Judicial Review Application – grounds

  1. The Judicial Review Application contains the following grounds:

    1.A relevant consideration was not taken into consideration under s 36(2A)(d) – the non-citizen will be subject to cruel or inhuman treatment or punishment.

    (e) –  the non-citizen will be subjected to degrading treatment or punishment.

    2. Also under s.5H 1(a) – in a case where the person has a nationality – is outside the country of his or her nationality and, owing to a well-founded fear of persecution, is unable or unwilling to avail himself or herself of the protection of that country.

  2. The applicant reiterated these grounds of review in his affidavit filed on 15 March 2016 in support of the Judicial Review Application.

Judicial Review Application – pre-hearing process

  1. On 27 April 2016 the Court ordered that the applicant file and serve any:

    a)amended application giving particulars of the grounds of application;

    b)further affidavits; and

    c)outline of submissions.

    (“April 2016 Orders”).

  2. The applicant did not file any further documents under the April 2016 Orders.

Judicial Review Application – hearing

  1. The Judicial Review Application was heard on 28 February 2017. Notwithstanding his non-compliance with the April 2016 Orders, the applicant was given the opportunity to make oral submissions in support of his application. The applicant’s oral submissions can relevantly be summarised as follows:

    a)that based on Australian laws he met the requirements to be a refugee;

    b)that the Tribunal was wrong in its conclusions that the applicant did not have a well-founded fear of persecution if he was to return to China because it was inconsistent with the description that he gave;

    c)that the Tribunal made a logical mistake;

    d)that the international community had accepted quite a number of famous Chinese citizens as refugees, including the Nobel Peace Prize winner, Liu Xiao Bo, and said that if Liu Xiao Bo could  be recognised as an international refugee then the applicant should be able to get the same result, and it was important to recognise that in China they had “implemented the political mind education” whereby “the communist party will make sure that you believe everything the party says or do are correct”: Transcript at page [6];

    e)that he did not want to live in an environment where all government departments are controlled by communist party members and that to live in such an environment is persecution;

    f)that in China the government “rapes public opinion”: Transcript at page [6], and that whilst in China he had tolerated this silently whereas people such as Liu Xiao Bo had fought back increasing their reputation as well as further physically harming them, which was just like a rape case, and it was a logical mistake to say that those who fought back are victims and that those who do not fight back are not victims;

    g)he will be facing inhumane treatment if he returns to China; and

    h)that the mistake in his case lies in the law and that cannot be used as a reason to reject his application because there had been a logical mistake, and that if Liu Xiao Bo and the Dalai Lama could be considered refugees then he fell into the same category, and that the only difference is that when they were raped they fought back and received more physical harm, but he realises that if he fights back it is useless and it will bring more harm to him and his family and therefore he kept silent.

···

Problems to solve »
#1 Reproduce the passage of the judicial review text word for word, beginning with "2. Also under" and ending after "Judicial Review Application.".
#2 In the judicial review text, on what date was the Judicial Review Application heard?

Given material »
···

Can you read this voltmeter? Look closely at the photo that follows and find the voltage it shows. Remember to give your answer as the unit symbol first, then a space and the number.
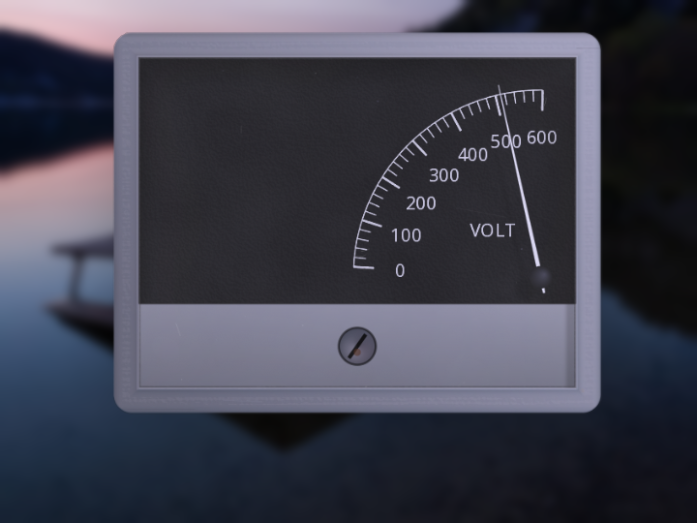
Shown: V 510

···

Answer set »
#1
2. Also under s.5H 1(a) – in a case where the person has a nationality – is outside the country of his or her nationality and, owing to a well-founded fear of persecution, is unable or unwilling to avail himself or herself of the protection of that country.

  2. The applicant reiterated these grounds of review in his affidavit filed on 15 March 2016 in support of the Judicial Review Application.

#2 28 February 2017